Exercise aim: In the records below, find the line with "energiei: 9 scenarii de risc în care se" and the line with "برادرانه و اخوت"; return exactly those lines and every line between them.

Dataset content:
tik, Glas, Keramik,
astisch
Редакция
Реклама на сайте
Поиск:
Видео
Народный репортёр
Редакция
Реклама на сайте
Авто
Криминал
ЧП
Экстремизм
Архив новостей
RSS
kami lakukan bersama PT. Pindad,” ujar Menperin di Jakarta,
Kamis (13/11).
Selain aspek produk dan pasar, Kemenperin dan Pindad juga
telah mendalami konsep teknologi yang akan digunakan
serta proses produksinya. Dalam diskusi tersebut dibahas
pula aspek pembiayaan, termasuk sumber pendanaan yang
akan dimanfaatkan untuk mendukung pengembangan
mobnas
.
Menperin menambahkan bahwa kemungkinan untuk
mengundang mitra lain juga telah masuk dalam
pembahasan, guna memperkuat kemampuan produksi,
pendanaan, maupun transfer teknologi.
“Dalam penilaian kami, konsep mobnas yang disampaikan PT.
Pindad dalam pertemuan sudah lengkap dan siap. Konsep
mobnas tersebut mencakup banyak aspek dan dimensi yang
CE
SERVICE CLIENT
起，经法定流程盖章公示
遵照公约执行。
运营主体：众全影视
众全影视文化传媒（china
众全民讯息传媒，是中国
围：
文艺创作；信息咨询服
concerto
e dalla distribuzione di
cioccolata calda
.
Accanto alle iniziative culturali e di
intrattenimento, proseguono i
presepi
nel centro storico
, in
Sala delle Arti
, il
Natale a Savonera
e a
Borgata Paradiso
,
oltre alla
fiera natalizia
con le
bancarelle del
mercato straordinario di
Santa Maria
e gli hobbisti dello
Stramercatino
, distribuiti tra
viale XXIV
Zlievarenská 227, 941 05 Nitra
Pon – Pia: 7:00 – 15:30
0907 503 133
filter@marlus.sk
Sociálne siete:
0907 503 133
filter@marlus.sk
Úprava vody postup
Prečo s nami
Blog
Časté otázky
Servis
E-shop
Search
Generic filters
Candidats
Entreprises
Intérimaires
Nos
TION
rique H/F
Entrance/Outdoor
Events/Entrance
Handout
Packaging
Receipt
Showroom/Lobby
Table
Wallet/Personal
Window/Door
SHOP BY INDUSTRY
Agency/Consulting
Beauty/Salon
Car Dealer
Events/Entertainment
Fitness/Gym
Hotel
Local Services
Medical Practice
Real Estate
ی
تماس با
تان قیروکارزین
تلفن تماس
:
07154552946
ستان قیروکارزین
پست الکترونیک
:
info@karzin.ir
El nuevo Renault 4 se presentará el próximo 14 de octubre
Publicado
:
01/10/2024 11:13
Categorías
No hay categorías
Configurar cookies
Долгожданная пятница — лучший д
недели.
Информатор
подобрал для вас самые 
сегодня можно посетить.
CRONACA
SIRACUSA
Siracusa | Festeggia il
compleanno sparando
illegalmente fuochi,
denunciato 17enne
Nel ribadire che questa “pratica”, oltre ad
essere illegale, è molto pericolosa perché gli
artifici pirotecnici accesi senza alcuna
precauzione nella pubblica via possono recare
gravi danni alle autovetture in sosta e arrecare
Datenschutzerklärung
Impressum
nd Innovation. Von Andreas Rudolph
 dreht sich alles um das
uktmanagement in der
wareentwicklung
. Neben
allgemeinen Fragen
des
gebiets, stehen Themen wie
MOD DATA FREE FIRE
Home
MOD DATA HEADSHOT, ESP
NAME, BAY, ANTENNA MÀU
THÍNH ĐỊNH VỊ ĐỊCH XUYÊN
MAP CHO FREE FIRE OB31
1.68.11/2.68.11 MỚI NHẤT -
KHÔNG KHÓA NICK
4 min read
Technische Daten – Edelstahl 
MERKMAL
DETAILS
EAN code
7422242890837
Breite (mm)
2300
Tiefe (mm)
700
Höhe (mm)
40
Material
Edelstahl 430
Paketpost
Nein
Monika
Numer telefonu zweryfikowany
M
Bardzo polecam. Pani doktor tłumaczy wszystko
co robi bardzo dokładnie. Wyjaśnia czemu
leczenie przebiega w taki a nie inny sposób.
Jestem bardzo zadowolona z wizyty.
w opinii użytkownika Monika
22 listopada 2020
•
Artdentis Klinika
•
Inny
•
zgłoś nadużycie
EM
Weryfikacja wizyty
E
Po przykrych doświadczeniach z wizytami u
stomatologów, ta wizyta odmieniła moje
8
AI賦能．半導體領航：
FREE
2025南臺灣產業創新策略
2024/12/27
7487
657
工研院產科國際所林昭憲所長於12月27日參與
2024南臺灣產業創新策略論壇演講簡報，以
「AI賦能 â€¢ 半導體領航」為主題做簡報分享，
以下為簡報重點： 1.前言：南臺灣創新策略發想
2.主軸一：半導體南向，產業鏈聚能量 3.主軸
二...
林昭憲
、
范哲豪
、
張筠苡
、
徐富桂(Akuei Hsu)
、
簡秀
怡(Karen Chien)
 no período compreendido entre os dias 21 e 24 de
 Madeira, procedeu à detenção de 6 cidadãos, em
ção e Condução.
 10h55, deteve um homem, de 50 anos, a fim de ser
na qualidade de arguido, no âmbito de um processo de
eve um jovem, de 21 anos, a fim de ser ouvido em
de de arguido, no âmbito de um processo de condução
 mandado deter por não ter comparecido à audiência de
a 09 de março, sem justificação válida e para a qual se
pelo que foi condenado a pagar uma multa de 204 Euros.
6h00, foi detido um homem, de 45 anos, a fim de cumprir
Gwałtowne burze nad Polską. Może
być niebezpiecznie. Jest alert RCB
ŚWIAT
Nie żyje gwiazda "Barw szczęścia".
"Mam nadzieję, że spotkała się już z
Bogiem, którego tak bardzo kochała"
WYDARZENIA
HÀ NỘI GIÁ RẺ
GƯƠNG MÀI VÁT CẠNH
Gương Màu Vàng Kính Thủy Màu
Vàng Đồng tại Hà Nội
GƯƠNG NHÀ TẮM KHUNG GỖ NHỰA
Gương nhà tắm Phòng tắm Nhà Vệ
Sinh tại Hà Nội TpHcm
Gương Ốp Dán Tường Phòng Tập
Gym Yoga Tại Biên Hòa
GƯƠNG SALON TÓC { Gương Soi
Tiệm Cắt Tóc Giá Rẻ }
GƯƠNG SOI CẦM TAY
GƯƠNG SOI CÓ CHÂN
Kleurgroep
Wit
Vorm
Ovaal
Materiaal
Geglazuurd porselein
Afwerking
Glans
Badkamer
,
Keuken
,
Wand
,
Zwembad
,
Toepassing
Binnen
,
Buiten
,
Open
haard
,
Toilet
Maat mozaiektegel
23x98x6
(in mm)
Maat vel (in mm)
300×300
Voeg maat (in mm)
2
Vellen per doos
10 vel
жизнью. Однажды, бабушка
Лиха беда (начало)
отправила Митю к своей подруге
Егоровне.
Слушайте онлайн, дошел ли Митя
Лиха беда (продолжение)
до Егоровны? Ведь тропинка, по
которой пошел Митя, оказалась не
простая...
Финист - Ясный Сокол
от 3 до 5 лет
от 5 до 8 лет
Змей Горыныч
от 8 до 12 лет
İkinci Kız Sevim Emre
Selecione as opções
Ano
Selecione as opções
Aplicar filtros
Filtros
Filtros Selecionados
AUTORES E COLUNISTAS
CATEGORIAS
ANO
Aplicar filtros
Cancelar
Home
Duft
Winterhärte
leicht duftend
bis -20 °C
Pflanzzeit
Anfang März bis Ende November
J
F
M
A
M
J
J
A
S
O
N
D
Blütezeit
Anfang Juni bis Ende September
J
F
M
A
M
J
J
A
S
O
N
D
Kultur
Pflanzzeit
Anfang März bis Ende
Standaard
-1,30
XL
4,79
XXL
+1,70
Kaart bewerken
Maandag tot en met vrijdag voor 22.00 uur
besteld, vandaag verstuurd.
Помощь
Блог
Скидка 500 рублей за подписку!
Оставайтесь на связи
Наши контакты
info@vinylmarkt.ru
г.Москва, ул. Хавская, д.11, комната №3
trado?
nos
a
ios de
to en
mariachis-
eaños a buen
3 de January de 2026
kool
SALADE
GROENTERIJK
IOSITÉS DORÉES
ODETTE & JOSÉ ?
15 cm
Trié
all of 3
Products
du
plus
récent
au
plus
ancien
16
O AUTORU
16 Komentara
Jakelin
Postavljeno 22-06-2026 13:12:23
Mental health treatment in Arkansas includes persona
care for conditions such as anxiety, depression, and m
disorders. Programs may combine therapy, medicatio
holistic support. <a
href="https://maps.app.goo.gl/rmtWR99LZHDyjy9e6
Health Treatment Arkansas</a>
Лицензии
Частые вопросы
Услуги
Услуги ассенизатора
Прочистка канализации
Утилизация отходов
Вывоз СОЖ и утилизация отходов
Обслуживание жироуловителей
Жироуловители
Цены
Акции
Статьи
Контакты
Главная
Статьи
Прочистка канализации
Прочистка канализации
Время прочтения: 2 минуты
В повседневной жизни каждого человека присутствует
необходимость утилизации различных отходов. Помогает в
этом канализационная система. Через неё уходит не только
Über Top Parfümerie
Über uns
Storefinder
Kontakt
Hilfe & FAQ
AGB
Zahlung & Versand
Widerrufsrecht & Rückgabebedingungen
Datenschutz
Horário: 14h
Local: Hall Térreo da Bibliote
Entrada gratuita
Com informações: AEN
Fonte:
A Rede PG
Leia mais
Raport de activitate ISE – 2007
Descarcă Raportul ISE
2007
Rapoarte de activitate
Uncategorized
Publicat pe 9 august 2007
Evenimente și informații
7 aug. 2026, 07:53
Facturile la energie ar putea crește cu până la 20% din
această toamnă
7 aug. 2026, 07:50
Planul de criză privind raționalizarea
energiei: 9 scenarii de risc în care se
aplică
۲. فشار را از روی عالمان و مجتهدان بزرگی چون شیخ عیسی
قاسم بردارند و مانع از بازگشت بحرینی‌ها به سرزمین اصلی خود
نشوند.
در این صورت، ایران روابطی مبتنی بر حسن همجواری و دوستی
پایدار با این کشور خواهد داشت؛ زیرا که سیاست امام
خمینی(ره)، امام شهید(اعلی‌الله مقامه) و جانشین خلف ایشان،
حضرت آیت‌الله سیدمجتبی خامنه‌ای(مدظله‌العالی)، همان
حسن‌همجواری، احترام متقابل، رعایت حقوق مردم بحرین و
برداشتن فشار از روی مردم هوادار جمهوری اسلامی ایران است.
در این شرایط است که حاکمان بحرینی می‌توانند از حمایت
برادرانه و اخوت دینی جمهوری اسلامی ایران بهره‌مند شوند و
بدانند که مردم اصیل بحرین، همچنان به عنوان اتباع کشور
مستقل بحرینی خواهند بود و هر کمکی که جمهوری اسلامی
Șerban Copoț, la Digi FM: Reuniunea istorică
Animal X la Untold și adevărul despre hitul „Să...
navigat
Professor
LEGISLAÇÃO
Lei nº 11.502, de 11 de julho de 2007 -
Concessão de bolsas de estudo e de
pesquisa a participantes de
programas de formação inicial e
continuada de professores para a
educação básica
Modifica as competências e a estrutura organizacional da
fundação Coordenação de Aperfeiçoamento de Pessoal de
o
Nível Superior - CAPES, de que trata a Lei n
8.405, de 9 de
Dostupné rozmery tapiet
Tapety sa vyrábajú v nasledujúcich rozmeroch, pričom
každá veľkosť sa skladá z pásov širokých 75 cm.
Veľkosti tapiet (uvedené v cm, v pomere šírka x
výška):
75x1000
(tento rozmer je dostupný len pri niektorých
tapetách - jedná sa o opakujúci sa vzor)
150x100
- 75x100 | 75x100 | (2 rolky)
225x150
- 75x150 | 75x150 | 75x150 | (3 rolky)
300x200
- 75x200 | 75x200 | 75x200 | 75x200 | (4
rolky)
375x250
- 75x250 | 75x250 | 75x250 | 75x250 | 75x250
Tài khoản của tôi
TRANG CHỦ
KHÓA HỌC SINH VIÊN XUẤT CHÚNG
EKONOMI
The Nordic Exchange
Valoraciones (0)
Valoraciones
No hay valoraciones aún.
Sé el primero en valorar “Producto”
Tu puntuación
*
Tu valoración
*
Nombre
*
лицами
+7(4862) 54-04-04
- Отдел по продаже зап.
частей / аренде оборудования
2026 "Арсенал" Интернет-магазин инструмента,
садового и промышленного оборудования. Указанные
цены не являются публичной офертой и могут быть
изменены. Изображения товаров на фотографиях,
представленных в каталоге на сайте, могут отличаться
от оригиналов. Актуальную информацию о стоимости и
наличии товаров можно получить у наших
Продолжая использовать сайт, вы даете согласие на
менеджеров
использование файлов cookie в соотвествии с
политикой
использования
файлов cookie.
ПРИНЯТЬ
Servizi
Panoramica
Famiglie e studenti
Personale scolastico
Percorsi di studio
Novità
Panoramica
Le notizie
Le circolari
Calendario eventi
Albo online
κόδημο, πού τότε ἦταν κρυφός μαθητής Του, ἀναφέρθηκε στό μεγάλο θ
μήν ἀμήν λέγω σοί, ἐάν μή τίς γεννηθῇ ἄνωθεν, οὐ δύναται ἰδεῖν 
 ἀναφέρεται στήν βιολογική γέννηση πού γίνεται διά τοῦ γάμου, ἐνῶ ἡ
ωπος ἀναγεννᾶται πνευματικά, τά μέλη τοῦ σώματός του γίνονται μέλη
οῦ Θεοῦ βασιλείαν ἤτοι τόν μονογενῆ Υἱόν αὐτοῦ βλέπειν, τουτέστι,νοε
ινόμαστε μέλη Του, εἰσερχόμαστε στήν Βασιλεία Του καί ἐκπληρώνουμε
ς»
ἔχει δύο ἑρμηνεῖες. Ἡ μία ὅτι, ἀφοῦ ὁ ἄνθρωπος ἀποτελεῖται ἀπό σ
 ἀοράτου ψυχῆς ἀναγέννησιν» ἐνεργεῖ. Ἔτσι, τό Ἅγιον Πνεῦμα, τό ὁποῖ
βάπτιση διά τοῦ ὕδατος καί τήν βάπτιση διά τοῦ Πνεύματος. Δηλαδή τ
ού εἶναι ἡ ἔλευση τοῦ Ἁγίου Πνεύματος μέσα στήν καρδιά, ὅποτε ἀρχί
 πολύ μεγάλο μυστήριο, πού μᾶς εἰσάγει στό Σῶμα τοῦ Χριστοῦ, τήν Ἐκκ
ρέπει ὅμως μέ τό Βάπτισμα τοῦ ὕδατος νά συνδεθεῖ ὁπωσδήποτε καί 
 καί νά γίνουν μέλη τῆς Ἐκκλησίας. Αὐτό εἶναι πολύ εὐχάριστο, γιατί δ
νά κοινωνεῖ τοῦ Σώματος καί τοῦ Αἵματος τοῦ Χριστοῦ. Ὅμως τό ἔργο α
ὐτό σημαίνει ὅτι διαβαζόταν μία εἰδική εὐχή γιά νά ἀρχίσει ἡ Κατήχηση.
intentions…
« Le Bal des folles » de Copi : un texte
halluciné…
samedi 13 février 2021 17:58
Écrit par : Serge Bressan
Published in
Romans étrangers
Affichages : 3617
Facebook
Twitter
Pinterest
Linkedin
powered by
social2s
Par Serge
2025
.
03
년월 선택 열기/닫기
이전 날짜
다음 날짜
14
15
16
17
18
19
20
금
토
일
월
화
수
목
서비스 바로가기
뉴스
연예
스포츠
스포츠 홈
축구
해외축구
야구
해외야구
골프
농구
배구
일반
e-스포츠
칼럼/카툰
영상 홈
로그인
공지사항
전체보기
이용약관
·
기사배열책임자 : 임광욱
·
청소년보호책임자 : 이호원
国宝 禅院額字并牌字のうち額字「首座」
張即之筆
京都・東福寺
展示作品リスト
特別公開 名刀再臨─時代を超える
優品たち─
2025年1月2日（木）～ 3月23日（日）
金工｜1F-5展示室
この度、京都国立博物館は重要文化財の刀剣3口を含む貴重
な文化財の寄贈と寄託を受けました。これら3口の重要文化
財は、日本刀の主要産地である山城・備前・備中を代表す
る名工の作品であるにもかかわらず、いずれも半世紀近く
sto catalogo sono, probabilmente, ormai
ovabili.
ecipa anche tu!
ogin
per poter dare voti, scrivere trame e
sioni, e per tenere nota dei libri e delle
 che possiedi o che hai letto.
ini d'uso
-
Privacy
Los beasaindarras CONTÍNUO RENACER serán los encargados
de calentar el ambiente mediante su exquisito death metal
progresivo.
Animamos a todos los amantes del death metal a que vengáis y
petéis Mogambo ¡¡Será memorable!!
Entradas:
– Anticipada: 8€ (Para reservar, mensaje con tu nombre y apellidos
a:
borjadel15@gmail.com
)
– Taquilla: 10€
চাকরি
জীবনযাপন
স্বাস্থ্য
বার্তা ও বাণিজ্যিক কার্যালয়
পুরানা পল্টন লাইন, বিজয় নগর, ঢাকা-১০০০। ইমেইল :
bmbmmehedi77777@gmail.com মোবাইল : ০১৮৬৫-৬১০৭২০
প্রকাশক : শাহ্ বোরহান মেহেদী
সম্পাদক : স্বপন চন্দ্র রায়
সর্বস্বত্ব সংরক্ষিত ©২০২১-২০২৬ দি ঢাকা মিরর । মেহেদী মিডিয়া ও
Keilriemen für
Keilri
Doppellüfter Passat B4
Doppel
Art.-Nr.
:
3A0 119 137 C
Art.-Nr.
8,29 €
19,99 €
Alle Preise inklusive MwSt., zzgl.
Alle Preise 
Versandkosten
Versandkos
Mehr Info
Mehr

Exercise response:
energiei: 9 scenarii de risc în care se
aplică
۲. فشار را از روی عالمان و مجتهدان بزرگی چون شیخ عیسی
قاسم بردارند و مانع از بازگشت بحرینی‌ها به سرزمین اصلی خود
نشوند.
در این صورت، ایران روابطی مبتنی بر حسن همجواری و دوستی
پایدار با این کشور خواهد داشت؛ زیرا که سیاست امام
خمینی(ره)، امام شهید(اعلی‌الله مقامه) و جانشین خلف ایشان،
حضرت آیت‌الله سیدمجتبی خامنه‌ای(مدظله‌العالی)، همان
حسن‌همجواری، احترام متقابل، رعایت حقوق مردم بحرین و
برداشتن فشار از روی مردم هوادار جمهوری اسلامی ایران است.
در این شرایط است که حاکمان بحرینی می‌توانند از حمایت
برادرانه و اخوت دینی جمهوری اسلامی ایران بهره‌مند شوند و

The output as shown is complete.